Target corporation swot analysis
Increasing trend toward isolationism in the American economy can lead to similar reaction from other government thus negatively impacting the international sales.
Fortune 500 company swot analysis
Increasing raw material prices may drive up the costs to manufacture Target-brand products, which must stay cheaper than the national name brands in order to stay competitive. Target suffered heavy losses from a poorly planned and badly executed expansion into Canada, its first attempt to operate outside the United States. Grocers, particularly Kroger Inc. Highly successful at Go To Market strategies for its products. Stable free cash flow provides opportunities to invest in adjacent product segments. High level of customer satisfaction — the company with its dedicated customer relationship management department has able to achieve a high level of customer satisfaction among present customers and good brand equity among the potential customers. Of course, quality plays an immense role in strengthening a brand and sustaining customer loyalty on a product.
Trade policies under current administration 2. The new taxation policy can significantly impact the way of doing business and can open new opportunity for established players such as Target Corporation to increase its profitability. Involvement and views regarding socio-political issues 2.
Highly successful at Go To Market strategies for its products. Organization structure is only compatible with present business model thus limiting expansion in adjacent product segments.
With more cash in bank the company can invest in new technologies as well as in new products segments. As mentioned earlier even though Target Corporation is successful at integrating small companies it has its share of failure to merge firms that have different work culture.
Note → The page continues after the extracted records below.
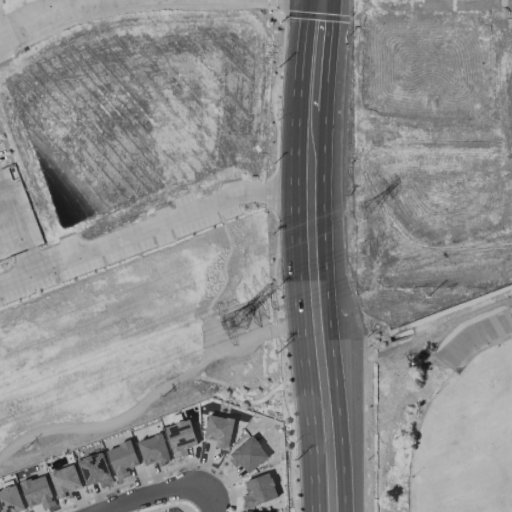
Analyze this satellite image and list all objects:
road: (29, 11)
road: (199, 34)
road: (5, 68)
road: (38, 166)
road: (271, 189)
power tower: (370, 209)
road: (16, 226)
road: (116, 233)
road: (312, 255)
power tower: (236, 326)
park: (442, 419)
building: (218, 430)
building: (180, 437)
building: (153, 450)
building: (247, 454)
building: (121, 459)
building: (94, 469)
building: (64, 480)
building: (259, 490)
building: (37, 492)
road: (150, 495)
building: (10, 499)
road: (205, 500)
building: (267, 511)
road: (329, 511)
road: (330, 511)
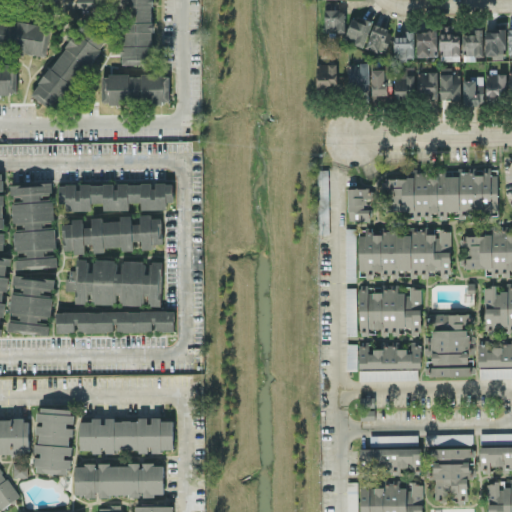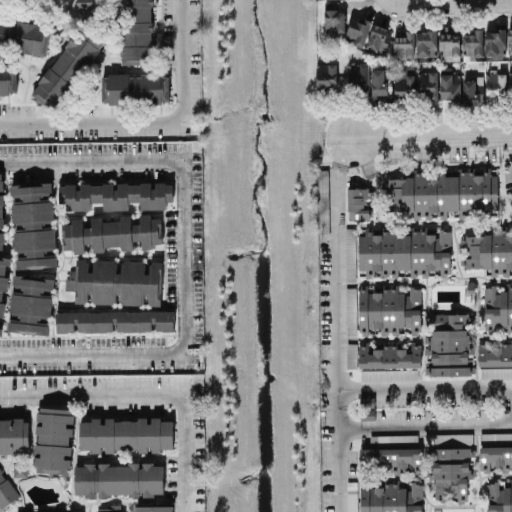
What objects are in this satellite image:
road: (451, 2)
building: (334, 20)
building: (135, 31)
building: (357, 31)
building: (24, 34)
building: (378, 36)
building: (494, 40)
building: (509, 40)
building: (448, 41)
building: (426, 42)
building: (404, 44)
building: (472, 44)
building: (69, 64)
building: (326, 74)
building: (8, 77)
building: (358, 77)
building: (404, 81)
building: (510, 81)
building: (381, 83)
building: (427, 83)
building: (496, 84)
building: (449, 85)
building: (135, 87)
building: (472, 90)
road: (156, 125)
road: (426, 132)
road: (340, 150)
road: (184, 161)
building: (443, 192)
building: (115, 194)
building: (323, 200)
building: (358, 203)
building: (1, 210)
building: (33, 224)
building: (111, 232)
building: (488, 250)
building: (404, 252)
building: (350, 254)
building: (3, 281)
building: (117, 281)
building: (30, 303)
building: (389, 308)
building: (497, 308)
building: (350, 310)
building: (114, 320)
road: (340, 339)
building: (450, 344)
road: (93, 349)
building: (351, 355)
building: (389, 356)
building: (494, 358)
building: (387, 373)
road: (97, 389)
road: (426, 405)
building: (125, 434)
building: (14, 435)
building: (448, 438)
building: (53, 439)
road: (195, 450)
building: (390, 458)
building: (451, 472)
building: (118, 478)
building: (6, 491)
building: (6, 491)
building: (351, 497)
building: (392, 497)
building: (111, 508)
building: (153, 508)
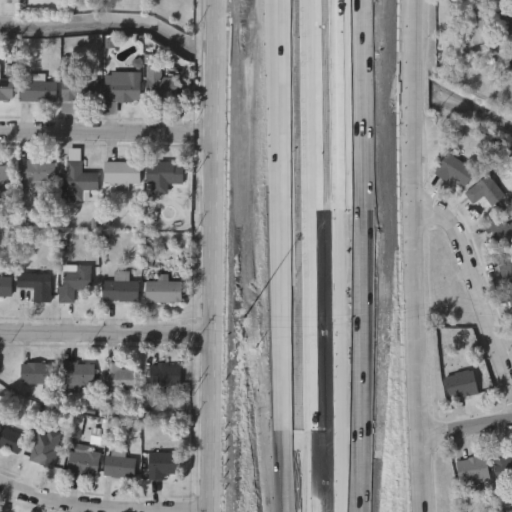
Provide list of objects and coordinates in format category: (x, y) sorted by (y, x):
building: (504, 24)
building: (506, 26)
building: (509, 63)
building: (510, 64)
building: (162, 86)
building: (163, 86)
building: (124, 87)
building: (124, 88)
building: (7, 90)
building: (7, 90)
building: (80, 91)
building: (38, 92)
building: (38, 92)
building: (80, 92)
road: (282, 115)
road: (290, 115)
road: (107, 133)
building: (452, 170)
building: (455, 172)
building: (35, 173)
building: (35, 173)
building: (122, 173)
building: (122, 174)
building: (171, 174)
building: (171, 174)
building: (4, 179)
building: (4, 179)
building: (79, 179)
building: (79, 179)
building: (482, 190)
building: (484, 192)
building: (497, 231)
building: (498, 234)
road: (355, 255)
road: (212, 256)
road: (417, 256)
building: (505, 267)
building: (506, 268)
building: (75, 283)
building: (76, 283)
road: (477, 286)
building: (38, 287)
building: (39, 287)
building: (5, 289)
building: (5, 289)
building: (121, 290)
building: (122, 290)
building: (165, 292)
building: (165, 292)
building: (508, 296)
building: (509, 298)
road: (105, 330)
road: (293, 371)
building: (36, 373)
building: (77, 373)
building: (165, 373)
building: (37, 375)
building: (78, 375)
building: (167, 375)
building: (119, 377)
building: (120, 379)
building: (458, 384)
building: (461, 386)
road: (469, 430)
building: (10, 440)
building: (11, 442)
building: (44, 454)
building: (45, 457)
building: (84, 461)
building: (164, 463)
building: (85, 464)
building: (119, 465)
building: (166, 466)
building: (121, 467)
building: (501, 467)
building: (503, 469)
building: (470, 474)
building: (472, 476)
road: (102, 509)
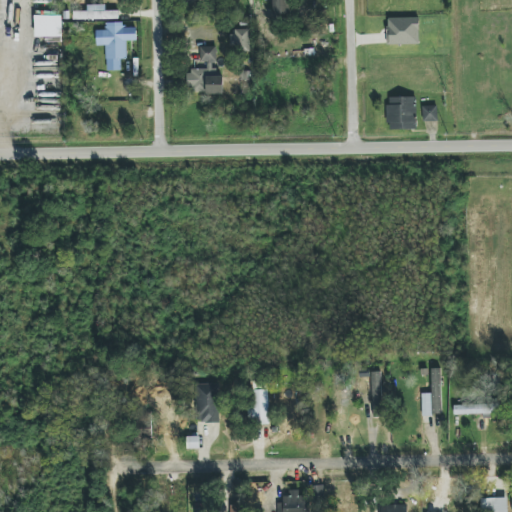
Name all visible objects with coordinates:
building: (281, 8)
building: (96, 13)
building: (48, 26)
building: (403, 31)
building: (241, 39)
building: (115, 43)
road: (356, 73)
building: (205, 74)
road: (162, 75)
road: (0, 107)
building: (401, 113)
building: (429, 113)
road: (256, 149)
building: (376, 394)
building: (433, 396)
building: (208, 403)
building: (261, 406)
building: (475, 409)
road: (319, 462)
building: (511, 495)
building: (319, 497)
building: (294, 502)
building: (260, 503)
building: (495, 504)
building: (232, 508)
building: (394, 508)
building: (200, 510)
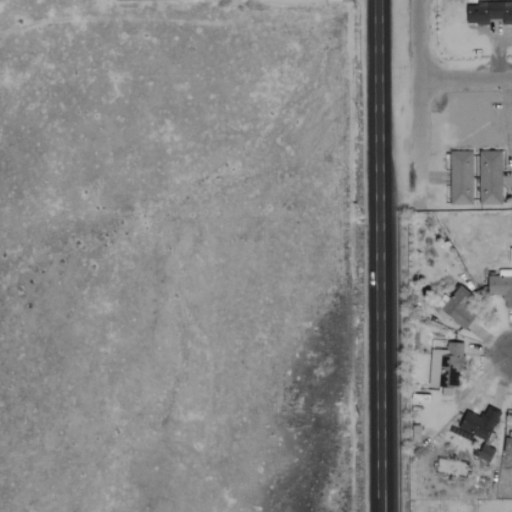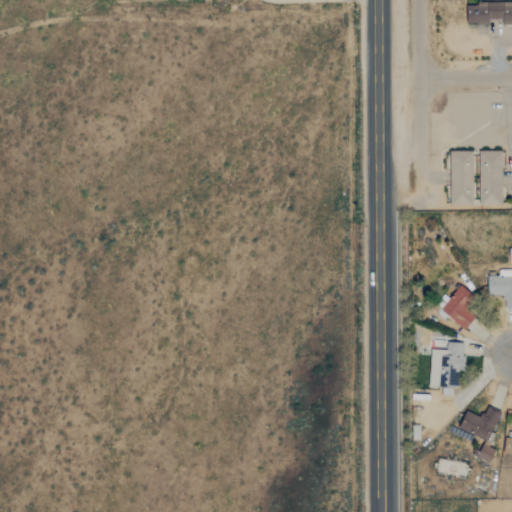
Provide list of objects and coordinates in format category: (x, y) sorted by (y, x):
building: (488, 12)
building: (488, 13)
road: (418, 38)
road: (465, 75)
road: (374, 105)
road: (419, 128)
building: (460, 177)
building: (489, 177)
building: (461, 178)
building: (490, 178)
building: (501, 287)
building: (501, 287)
building: (458, 307)
building: (459, 308)
road: (379, 361)
building: (445, 368)
building: (446, 368)
building: (479, 423)
building: (479, 424)
building: (507, 445)
building: (485, 453)
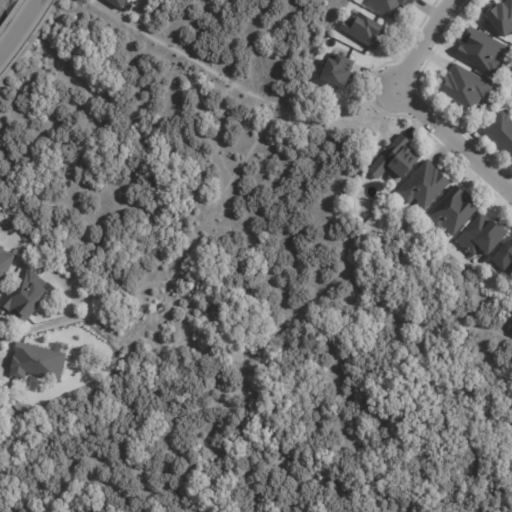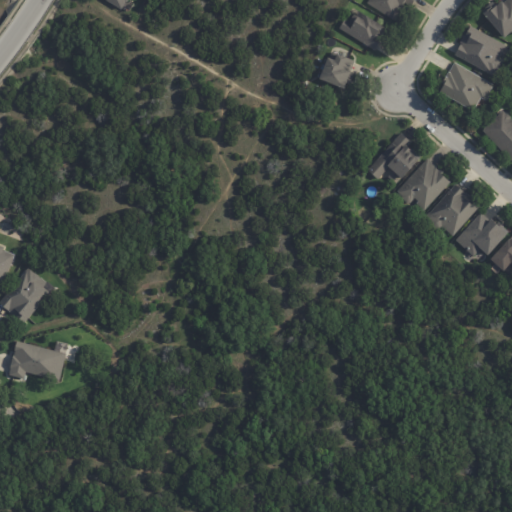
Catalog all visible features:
building: (118, 3)
building: (119, 3)
building: (390, 6)
building: (391, 7)
building: (500, 16)
building: (500, 16)
road: (16, 24)
building: (363, 29)
building: (363, 29)
road: (430, 42)
building: (480, 50)
building: (480, 50)
building: (338, 70)
building: (336, 71)
building: (464, 86)
building: (465, 87)
road: (241, 89)
building: (501, 132)
building: (501, 132)
road: (455, 141)
building: (395, 158)
building: (397, 159)
building: (423, 185)
building: (423, 185)
building: (452, 210)
building: (453, 210)
building: (481, 235)
building: (481, 235)
building: (503, 257)
building: (504, 258)
building: (5, 263)
building: (5, 263)
building: (29, 293)
building: (26, 295)
building: (38, 360)
building: (36, 361)
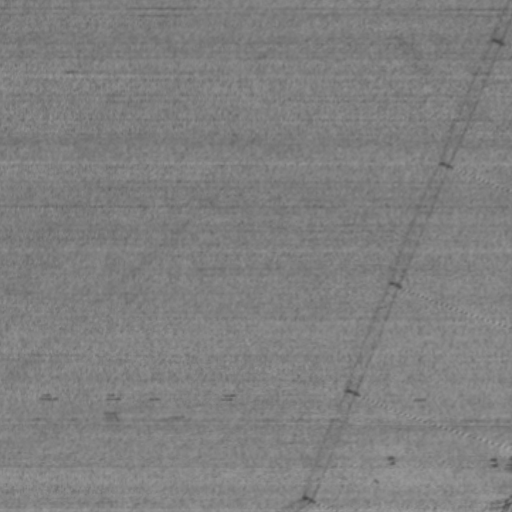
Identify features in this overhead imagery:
crop: (256, 255)
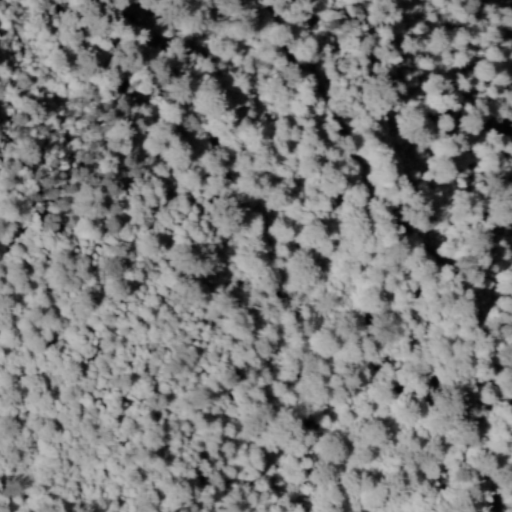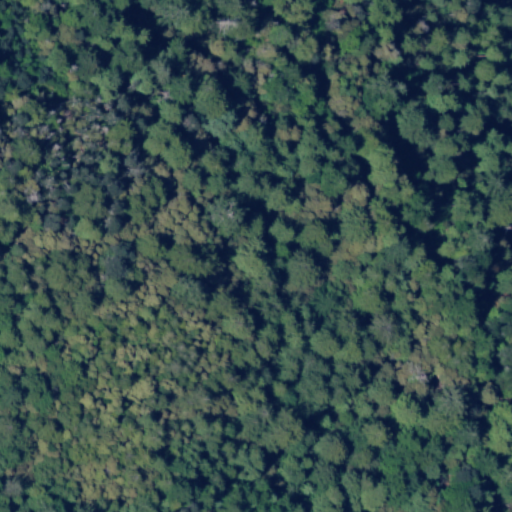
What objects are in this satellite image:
road: (18, 48)
road: (280, 50)
road: (465, 281)
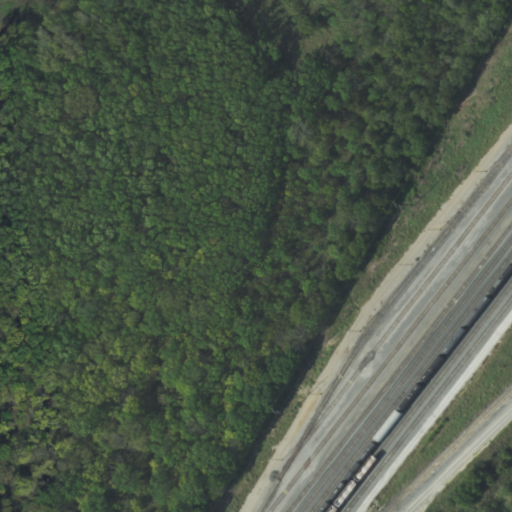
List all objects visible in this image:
power tower: (415, 212)
railway: (403, 316)
railway: (375, 324)
railway: (391, 357)
railway: (401, 369)
power tower: (291, 415)
railway: (453, 452)
road: (458, 460)
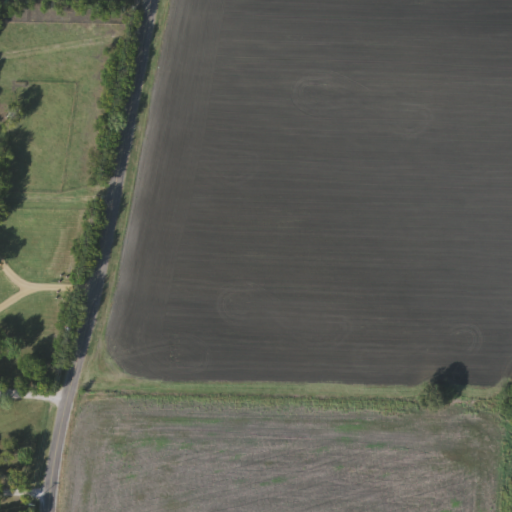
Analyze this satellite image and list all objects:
road: (106, 257)
road: (17, 281)
road: (5, 429)
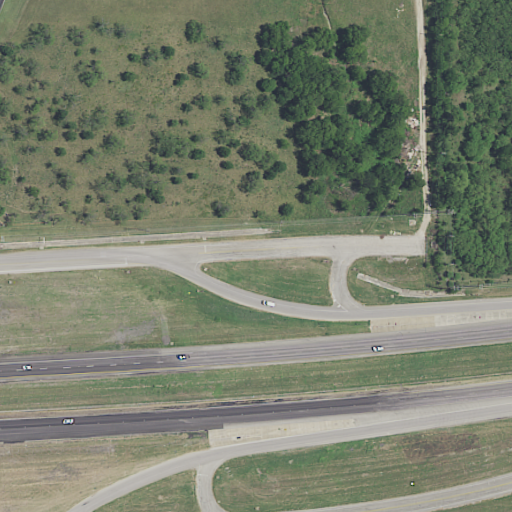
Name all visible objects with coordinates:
road: (287, 248)
road: (76, 258)
road: (338, 282)
road: (327, 311)
road: (256, 359)
road: (256, 412)
road: (295, 442)
road: (203, 482)
road: (446, 500)
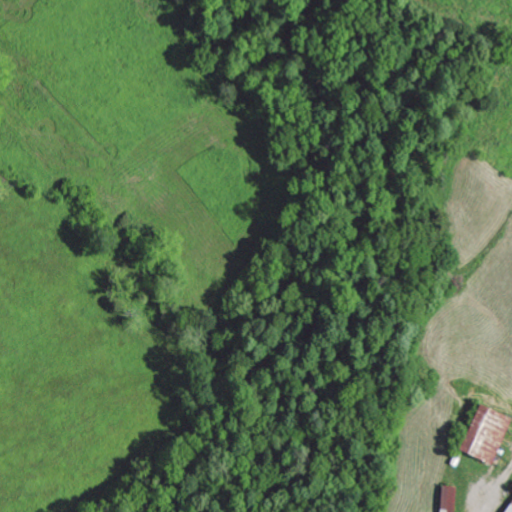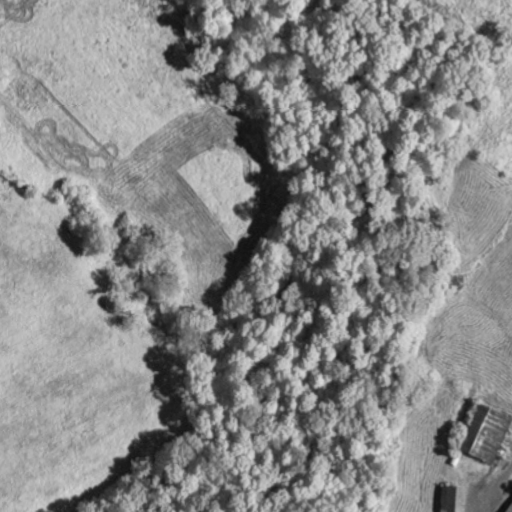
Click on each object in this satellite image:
building: (483, 432)
building: (447, 497)
building: (508, 507)
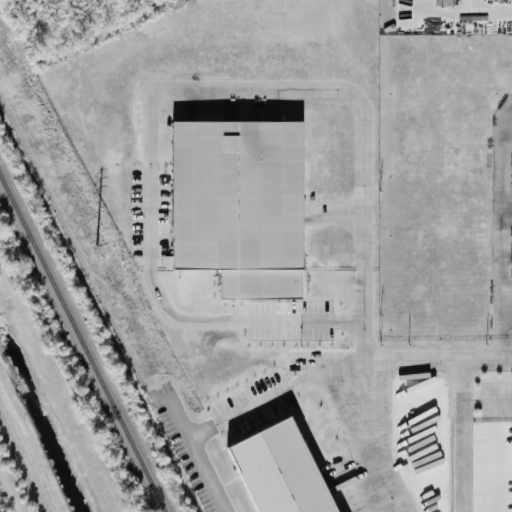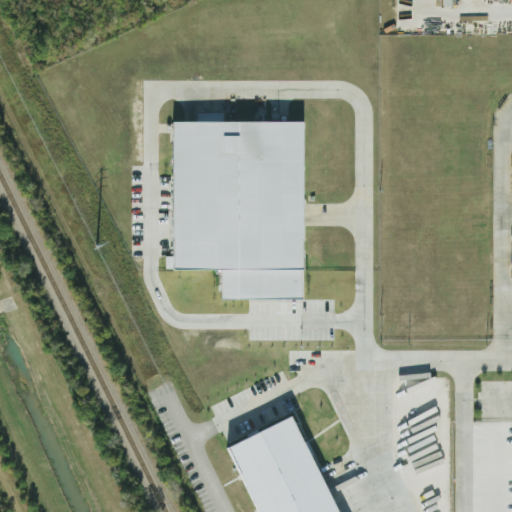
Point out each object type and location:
road: (256, 89)
building: (243, 206)
road: (505, 218)
power tower: (100, 261)
road: (509, 298)
road: (240, 321)
railway: (82, 344)
road: (506, 347)
road: (394, 357)
road: (464, 390)
road: (501, 399)
road: (258, 409)
road: (373, 435)
road: (464, 466)
building: (285, 470)
road: (209, 477)
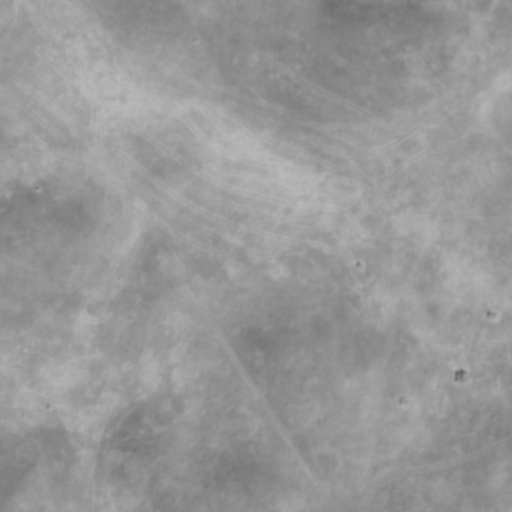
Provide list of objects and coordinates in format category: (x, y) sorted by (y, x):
road: (427, 462)
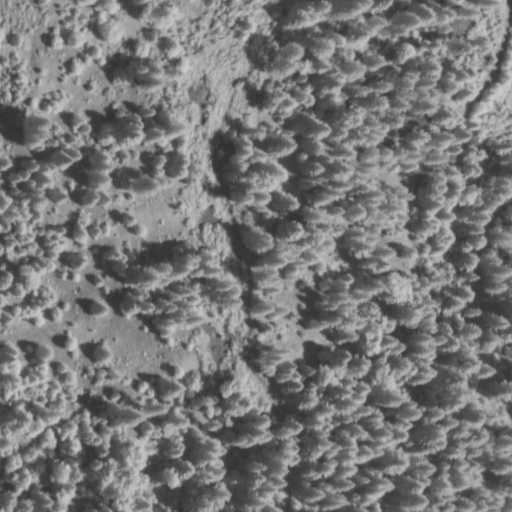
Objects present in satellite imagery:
road: (451, 356)
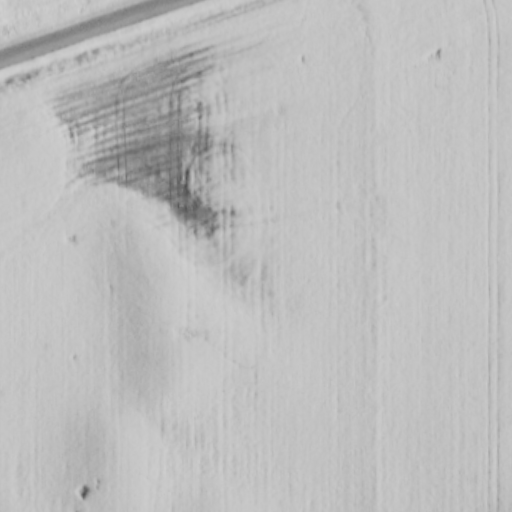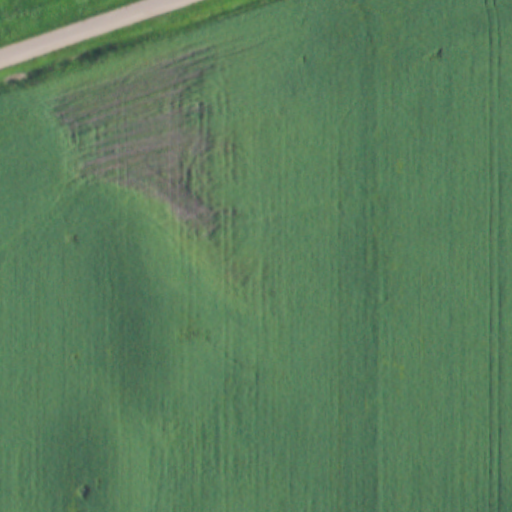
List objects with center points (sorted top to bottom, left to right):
road: (83, 28)
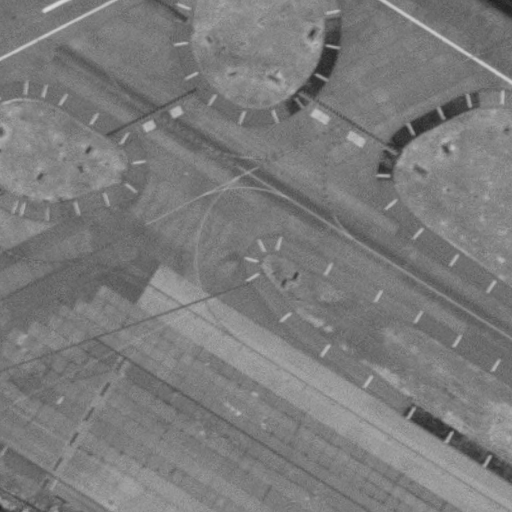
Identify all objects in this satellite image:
airport runway: (6, 3)
airport runway: (506, 3)
airport taxiway: (14, 23)
airport taxiway: (492, 48)
airport taxiway: (98, 52)
airport taxiway: (245, 155)
airport taxiway: (256, 167)
airport taxiway: (324, 170)
airport taxiway: (270, 185)
airport taxiway: (249, 186)
airport: (256, 256)
airport taxiway: (195, 258)
airport taxiway: (263, 356)
road: (184, 403)
airport taxiway: (67, 424)
airport apron: (178, 425)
Competition - Target has many retail store competitors, the number one being Walmart. New customers from online channel — Over the past few years the company has invested vast sum of money into the online platform.
Target corporation swot analysis
Target Weaknesses Its business model is based on supercenters and other big box stores. Online retailers with third-party sellers, such as Amazon and Walmart, offer massive product selections that are often paired with very low prices as well as the convenience of online shopping and home delivery. Intense competition — Stable profitability has increased the number of players in the industry over last two years which has put downward pressure on not only profitability but also on overall sales. Good relationship with customers that has built a high level of brand loyalty. Trade policies under current administration 2. In addition, the numerous lawsuits that Target Corporation has been facing in the recent times have had an immensely negative impact on its image. NYSE: KR , which has become a direct competitor to Target by opening Marketplaces, its version of a supercenter, that stock many of the same products as Target. Target's brand value has empowered the company to build up the reputation of offering clients quality products at marked down costs. This is especially considering that the lawsuits involve touchy and controversial topics such as racial discrimination, not to mention the suits by the blind community, as well as the boycotts by the gay and lesbian community National Federation of Blind, Its efforts in ecommerce still lag behind aggressive competitors like Amazon.